Whether you anticipate yourself falling behind on your mortgage or are already behind, know that you do have several options available to you. There are alternatives to foreclosure that do far less damage to your credit. Consider the following…


If you want to keep the home:

  • Bring payments to current (also, “reinstatement”)
    In Illinois, a homeowner has 90 days from their Notice of Default to bring their payments current. This includes all past-due payments along with any fines and fees associated with foreclosure proceedings.
  • Rent the property
    This may be an option for homeowners with mortgage payments low enough that a rental payment allows the mortgage to be paid. Keep in mind that there are additional responsibilities such as taxes, insurance, landlord duties, etc., and the rental income may not ever cover your expenses entirely.
  • Loan Modification
    If you have fallen behind on your mortgage payments, you may find that your situation changes and you now have enough money to make payments again but are unable to catch up with past payments. In this case, your lender may adjust the terms of your original loan in a number of ways, such as absorbing the delinquent payments and adding them to the back-end of your loan, lengthen the payment period, lower the interest rate, or make an adjustable fate fixed. A homeowner must exhibit financial hardship and provide full documentation to their lender.
  • Refinance
    If you have equity in your home and your credit is in good standing, then you may consider refinancing an unaffordable loan to achieve lower payments. Current home values should be taken into account when considering refinancing to ensure that you qualify.
  • Payment Plan (also, “forbearance”)
    This is a temporary solution that allows you to pay a portion of your regular payment, or no payment at all, for an agreed to period of time based on your financial situation. Once the forbearance period has ended, you begin making your regular payments plus an additional amount to pay off the past-due amount.
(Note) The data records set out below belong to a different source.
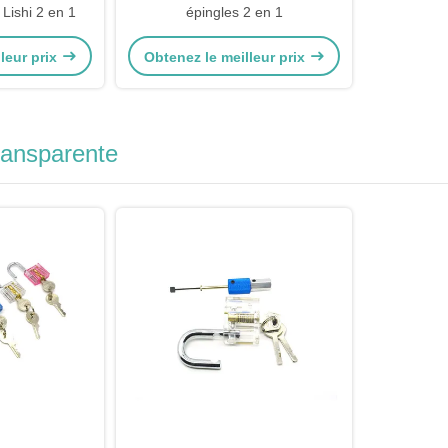
 Lishi 2 en 1
épingles 2 en 1
leur prix
Obtenez le meilleur prix
ransparente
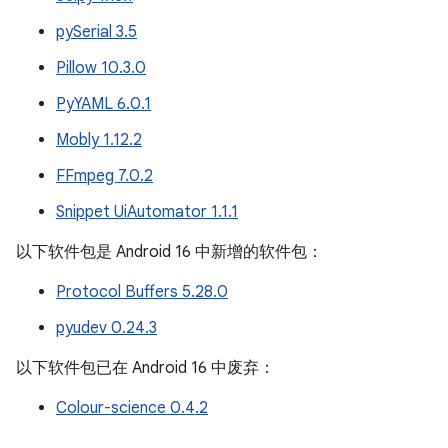
pySerial 3.5
Pillow 10.3.0
PyYAML 6.0.1
Mobly 1.12.2
FFmpeg 7.0.2
Snippet UiAutomator 1.1.1
以下软件包是 Android 16 中新增的软件包：
Protocol Buffers 5.28.0
pyudev 0.24.3
以下软件包已在 Android 16 中废弃：
Colour-science 0.4.2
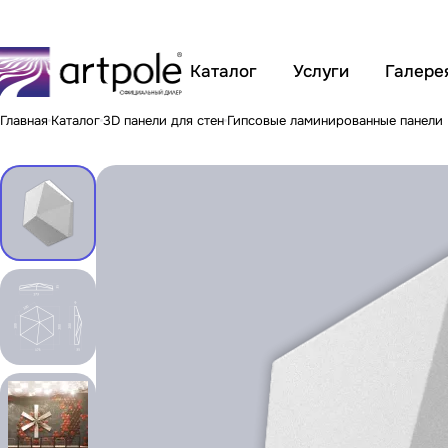
Каталог
Услуги
Галере
Главная
Каталог
3D панели для стен
Гипсовые ламинированные панели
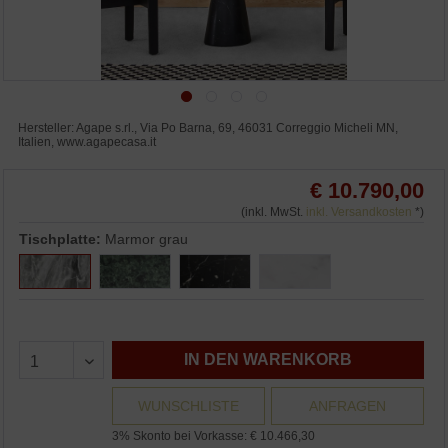
Hersteller: Agape s.rl., Via Po Barna, 69, 46031 Correggio Micheli MN,
Italien, www.agapecasa.it
€ 10.790,00
(inkl. MwSt.
inkl. Versandkosten
*)
Tischplatte:
Marmor grau
IN DEN WARENKORB
WUNSCHLISTE
ANFRAGEN
3% Skonto bei Vorkasse: € 10.466,30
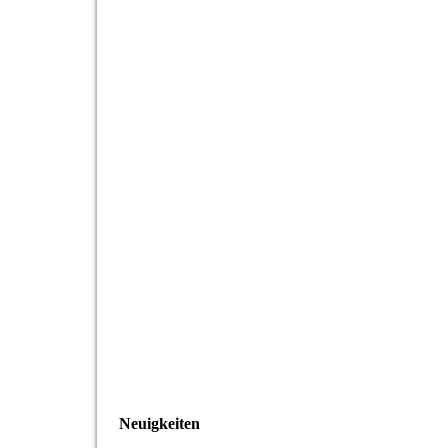
Neuigkeiten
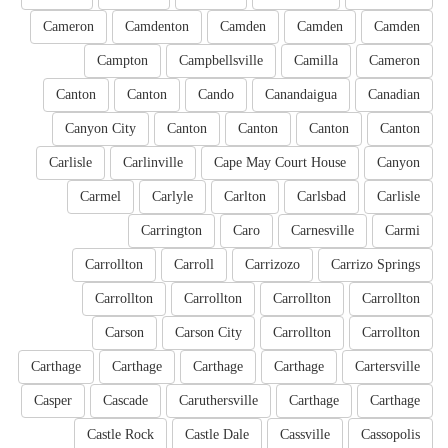
Cameron
Camdenton
Camden
Camden
Camden
Campton
Campbellsville
Camilla
Cameron
Canton
Canton
Cando
Canandaigua
Canadian
Canyon City
Canton
Canton
Canton
Canton
Carlisle
Carlinville
Cape May Court House
Canyon
Carmel
Carlyle
Carlton
Carlsbad
Carlisle
Carrington
Caro
Carnesville
Carmi
Carrollton
Carroll
Carrizozo
Carrizo Springs
Carrollton
Carrollton
Carrollton
Carrollton
Carson
Carson City
Carrollton
Carrollton
Carthage
Carthage
Carthage
Carthage
Cartersville
Casper
Cascade
Caruthersville
Carthage
Carthage
Castle Rock
Castle Dale
Cassville
Cassopolis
If you cannot keep the home:

  • Short Sale
    If you owe more on your home than it is worth and do not want to declare (because it will not resolve your financial situation), then you may want to consider hiring a short sale expert to assist you with the sale of your home and negotiate a short sale agreement with your lender. See our short sale vs. foreclosure page to see the benefits of a short sale over foreclosure. The waiting period to establish credit history after a short sale is generally 2 years compared to 5-7 years following a foreclosure.
  • Deed-in-lieu of foreclosure (also, “friendly foreclosure”)
    This means that you return the deed and house to the bank, instead of facing foreclosure, and walk away. Lender approval is required and this is not an option for you if you have more than one mortgage. The mandatory waiting period to establish credit history after a deed-in-lieu has been lowered to 4 years compared to the 5-7 years following a foreclosure. While a deed-in-lieu may have less of an impact on your ability to own a home in the future than an actual foreclosure, a short sale is generally a better option if you are going to cooperate with your lender.